TASK TO CARRY OUT
Transcribe the stretch of entries below from the line with "Perspektivenbereich zeichnen oder einem" through the line with "HORÓSCOPO SEMANAL", exactly and with both ends included; leave out all other lines.

Data excerpts
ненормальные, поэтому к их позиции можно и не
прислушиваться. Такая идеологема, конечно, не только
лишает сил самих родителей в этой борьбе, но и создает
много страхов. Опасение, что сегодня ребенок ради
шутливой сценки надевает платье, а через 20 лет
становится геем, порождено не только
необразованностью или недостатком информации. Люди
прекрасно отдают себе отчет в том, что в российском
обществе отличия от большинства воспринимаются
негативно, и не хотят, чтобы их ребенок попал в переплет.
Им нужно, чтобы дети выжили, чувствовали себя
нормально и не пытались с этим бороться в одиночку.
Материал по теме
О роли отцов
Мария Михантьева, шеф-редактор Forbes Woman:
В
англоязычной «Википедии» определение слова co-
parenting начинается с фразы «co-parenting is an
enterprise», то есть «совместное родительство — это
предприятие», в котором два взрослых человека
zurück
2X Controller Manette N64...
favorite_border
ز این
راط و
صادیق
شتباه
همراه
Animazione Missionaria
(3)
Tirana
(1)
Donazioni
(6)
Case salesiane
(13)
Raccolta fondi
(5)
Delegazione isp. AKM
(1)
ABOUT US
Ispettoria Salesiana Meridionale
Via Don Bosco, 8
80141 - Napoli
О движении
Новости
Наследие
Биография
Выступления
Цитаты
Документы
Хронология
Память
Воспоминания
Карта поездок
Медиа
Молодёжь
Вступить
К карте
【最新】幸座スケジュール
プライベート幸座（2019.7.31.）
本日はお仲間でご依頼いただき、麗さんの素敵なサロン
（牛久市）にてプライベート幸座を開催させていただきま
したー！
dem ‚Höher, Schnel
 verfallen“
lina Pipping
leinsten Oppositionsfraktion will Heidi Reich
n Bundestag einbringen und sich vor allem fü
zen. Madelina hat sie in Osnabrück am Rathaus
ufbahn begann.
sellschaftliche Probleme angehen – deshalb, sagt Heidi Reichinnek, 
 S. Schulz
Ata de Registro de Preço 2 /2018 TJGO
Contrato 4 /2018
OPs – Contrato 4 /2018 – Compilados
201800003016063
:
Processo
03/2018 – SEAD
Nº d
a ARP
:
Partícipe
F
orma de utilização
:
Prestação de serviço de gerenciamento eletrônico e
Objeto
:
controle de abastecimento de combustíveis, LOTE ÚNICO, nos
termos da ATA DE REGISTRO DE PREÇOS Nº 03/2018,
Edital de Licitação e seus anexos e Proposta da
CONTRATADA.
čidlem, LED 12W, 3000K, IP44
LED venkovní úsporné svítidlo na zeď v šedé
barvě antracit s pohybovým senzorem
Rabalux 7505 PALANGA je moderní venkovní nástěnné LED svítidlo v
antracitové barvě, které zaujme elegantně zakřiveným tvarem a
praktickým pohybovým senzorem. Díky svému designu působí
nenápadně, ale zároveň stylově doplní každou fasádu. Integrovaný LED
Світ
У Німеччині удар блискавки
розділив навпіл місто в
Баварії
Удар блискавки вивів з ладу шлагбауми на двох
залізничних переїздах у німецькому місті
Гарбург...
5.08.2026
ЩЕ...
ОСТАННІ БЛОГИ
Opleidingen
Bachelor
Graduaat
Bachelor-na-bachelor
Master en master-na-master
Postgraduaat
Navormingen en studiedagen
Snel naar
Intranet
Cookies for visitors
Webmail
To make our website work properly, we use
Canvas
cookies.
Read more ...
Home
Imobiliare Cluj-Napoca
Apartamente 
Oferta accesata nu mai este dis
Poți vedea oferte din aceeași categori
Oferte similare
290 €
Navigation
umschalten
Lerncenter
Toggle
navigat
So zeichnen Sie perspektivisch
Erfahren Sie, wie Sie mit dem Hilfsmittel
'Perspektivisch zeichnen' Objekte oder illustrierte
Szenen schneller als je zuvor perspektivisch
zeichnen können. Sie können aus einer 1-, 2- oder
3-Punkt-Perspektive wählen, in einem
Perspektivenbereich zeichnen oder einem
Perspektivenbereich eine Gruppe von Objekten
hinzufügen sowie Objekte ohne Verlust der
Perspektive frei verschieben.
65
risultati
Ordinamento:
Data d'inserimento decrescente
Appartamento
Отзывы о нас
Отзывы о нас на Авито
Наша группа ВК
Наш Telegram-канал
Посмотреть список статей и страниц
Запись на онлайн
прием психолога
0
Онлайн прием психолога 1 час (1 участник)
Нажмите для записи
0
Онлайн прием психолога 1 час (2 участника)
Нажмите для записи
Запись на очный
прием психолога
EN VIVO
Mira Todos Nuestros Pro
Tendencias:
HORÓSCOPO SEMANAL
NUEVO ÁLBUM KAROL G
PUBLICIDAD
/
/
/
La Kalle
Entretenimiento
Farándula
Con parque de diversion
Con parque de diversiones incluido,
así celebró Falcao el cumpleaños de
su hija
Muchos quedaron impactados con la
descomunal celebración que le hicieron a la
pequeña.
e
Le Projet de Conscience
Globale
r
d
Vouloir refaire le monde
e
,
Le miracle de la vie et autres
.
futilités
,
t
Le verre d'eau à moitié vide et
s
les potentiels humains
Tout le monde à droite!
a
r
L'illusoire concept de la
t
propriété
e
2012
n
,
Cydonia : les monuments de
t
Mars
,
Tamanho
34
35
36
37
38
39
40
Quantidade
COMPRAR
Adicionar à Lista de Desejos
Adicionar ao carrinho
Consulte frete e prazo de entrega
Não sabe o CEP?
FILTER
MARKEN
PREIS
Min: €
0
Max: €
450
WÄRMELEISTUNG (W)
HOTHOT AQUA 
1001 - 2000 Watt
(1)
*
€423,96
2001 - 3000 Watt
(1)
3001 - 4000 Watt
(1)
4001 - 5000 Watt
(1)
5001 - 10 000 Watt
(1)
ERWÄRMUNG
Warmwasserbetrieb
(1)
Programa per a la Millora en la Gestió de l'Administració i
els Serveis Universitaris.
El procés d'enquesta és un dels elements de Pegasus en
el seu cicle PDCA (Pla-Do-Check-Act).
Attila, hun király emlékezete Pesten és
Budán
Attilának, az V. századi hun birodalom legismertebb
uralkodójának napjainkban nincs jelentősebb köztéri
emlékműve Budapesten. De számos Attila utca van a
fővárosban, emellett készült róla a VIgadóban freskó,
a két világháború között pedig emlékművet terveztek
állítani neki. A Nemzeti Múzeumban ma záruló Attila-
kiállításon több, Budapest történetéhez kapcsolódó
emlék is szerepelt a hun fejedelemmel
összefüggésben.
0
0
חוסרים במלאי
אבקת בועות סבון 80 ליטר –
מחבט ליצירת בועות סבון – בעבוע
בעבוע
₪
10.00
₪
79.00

WRITTEN SOLUTION
Perspektivenbereich zeichnen oder einem
Perspektivenbereich eine Gruppe von Objekten
hinzufügen sowie Objekte ohne Verlust der
Perspektive frei verschieben.
65
risultati
Ordinamento:
Data d'inserimento decrescente
Appartamento
Отзывы о нас
Отзывы о нас на Авито
Наша группа ВК
Наш Telegram-канал
Посмотреть список статей и страниц
Запись на онлайн
прием психолога
0
Онлайн прием психолога 1 час (1 участник)
Нажмите для записи
0
Онлайн прием психолога 1 час (2 участника)
Нажмите для записи
Запись на очный
прием психолога
EN VIVO
Mira Todos Nuestros Pro
Tendencias:
HORÓSCOPO SEMANAL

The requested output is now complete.